Первый кусочек шоколада ознаменовался перекошенной физиономией и сморщившимся носом. Кисло, сладко, горько — странно и непривычно. Томура засунула языком кусочек сладости за щеку и отвела его в сторону только чтобы не касаться приторной гадости, от которой скулы сводило судорогой.
Зачем Даби вообще пришел? Да черт его знает. Даби всегда творит какую-то неведомую херню, а когда спрашиваешь «зачем» объяснить причины не в состоянии — всё ограничивается скупым «захотелось» или «надо». Ну и ладно, пофиг. Пришёл и пришёл — не так уж и важно, почему он решил притащиться сюда.
Глупый вопрос «как ты?» отзывается в голове пустым звоном и эхом. Как ты, как ты, как ты… Никак. Абсолютно никак. Пусто и глухо, как в самом тёмном и глубоком колодце, спрятанном где-то между пустых обветшалых домишек со странным крышами, покрытыми серой от дождя и снега черепицей. Ни-как.
Томура чувствует опустошение, чувствует усталость, чувствует холод, но этот холод скорее от открытого окна, а не от отчаянья или другого, высасывающего всё хорошее, что случается с человеком, чувства. Слишком сложно сказать, хорошо ей или плохо, нормально ли, поэтому она просто пожимает плечами даже не надеясь на понимание.
Но Даби умеет удивлять и протягивает ей кружку чая и шоколадку, говорит, что сейчас они попьют чая и пойдут гулять.
Это «гулять» отзывается в Томуре и заставляет её пихать в рот кусочки шоколада. Подождав, пока растает первый, она морщится от кислоты и берёт ещё один, вертит его в руках и кладёт на язык, получая мазохистское удовольствие от вкуса, поражающего её рецепторы.
Она не любит шоколад и вообще не любит продукты, пробуждающие в ней воспоминания. Яблоки — два пальца и всё пройдёт, манная каша — ею кормила мама, но она этого почти не помнит, виноградная газировка — стёсанные о ковёр колени и надрывный крик, лимонная карамель — чужой радостный смех и теплые объятия, шоколад — уютные вечера с книжкой перед телевизором. Шоколадки ей приносил папа. Пока она его не убила.

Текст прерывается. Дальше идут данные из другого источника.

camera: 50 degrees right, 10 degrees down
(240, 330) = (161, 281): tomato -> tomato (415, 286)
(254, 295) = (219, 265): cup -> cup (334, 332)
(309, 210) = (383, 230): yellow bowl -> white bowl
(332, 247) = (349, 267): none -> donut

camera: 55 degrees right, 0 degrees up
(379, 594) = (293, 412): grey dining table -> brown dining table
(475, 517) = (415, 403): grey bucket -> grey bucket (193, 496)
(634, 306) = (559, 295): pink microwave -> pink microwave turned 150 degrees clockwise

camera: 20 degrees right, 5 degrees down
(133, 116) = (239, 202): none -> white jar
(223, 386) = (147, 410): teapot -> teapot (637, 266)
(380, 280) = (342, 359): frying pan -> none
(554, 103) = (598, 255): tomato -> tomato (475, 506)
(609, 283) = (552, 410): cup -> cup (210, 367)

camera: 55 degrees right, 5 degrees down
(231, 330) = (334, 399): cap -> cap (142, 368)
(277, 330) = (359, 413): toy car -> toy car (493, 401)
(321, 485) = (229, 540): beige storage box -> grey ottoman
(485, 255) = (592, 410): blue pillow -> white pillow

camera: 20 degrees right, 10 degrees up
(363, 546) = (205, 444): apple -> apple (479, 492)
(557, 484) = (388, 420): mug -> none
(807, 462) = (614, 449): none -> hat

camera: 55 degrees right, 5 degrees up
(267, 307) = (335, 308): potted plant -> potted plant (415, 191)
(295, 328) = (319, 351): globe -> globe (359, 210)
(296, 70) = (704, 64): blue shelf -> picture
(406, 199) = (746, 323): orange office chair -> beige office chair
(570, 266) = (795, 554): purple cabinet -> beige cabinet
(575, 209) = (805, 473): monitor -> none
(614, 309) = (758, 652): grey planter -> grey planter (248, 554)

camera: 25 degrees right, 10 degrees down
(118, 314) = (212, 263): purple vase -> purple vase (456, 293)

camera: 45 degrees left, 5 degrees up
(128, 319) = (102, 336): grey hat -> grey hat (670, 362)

Но Тенко хранит всё в себе и глотает кислую слюну, механически, не осознавая, царапая обломанными под мясо ногтями бинты на запястьях. Замечает, что что-то не так только тогда, когда бинты начинают пропитываться тёплой кровью, а её пальцы сгребают в горсть чужие руки.
Большие тёплые ладони и длинные узловатые пальцы, сбитые костяшки, странного цвета кожа… Её зачаровывает это. Томура отмечает несколько заусенцев, крепкие круглые ногти, сильно отличающиеся от её собственных, выступающие венки и жилы… Интересно, ново, странно.
А Даби смотрит на Томуру и растерянно улыбается. Кажется ей уже лучше, но он не уверен. Кажется, она ему нравится, и он в этом уверен.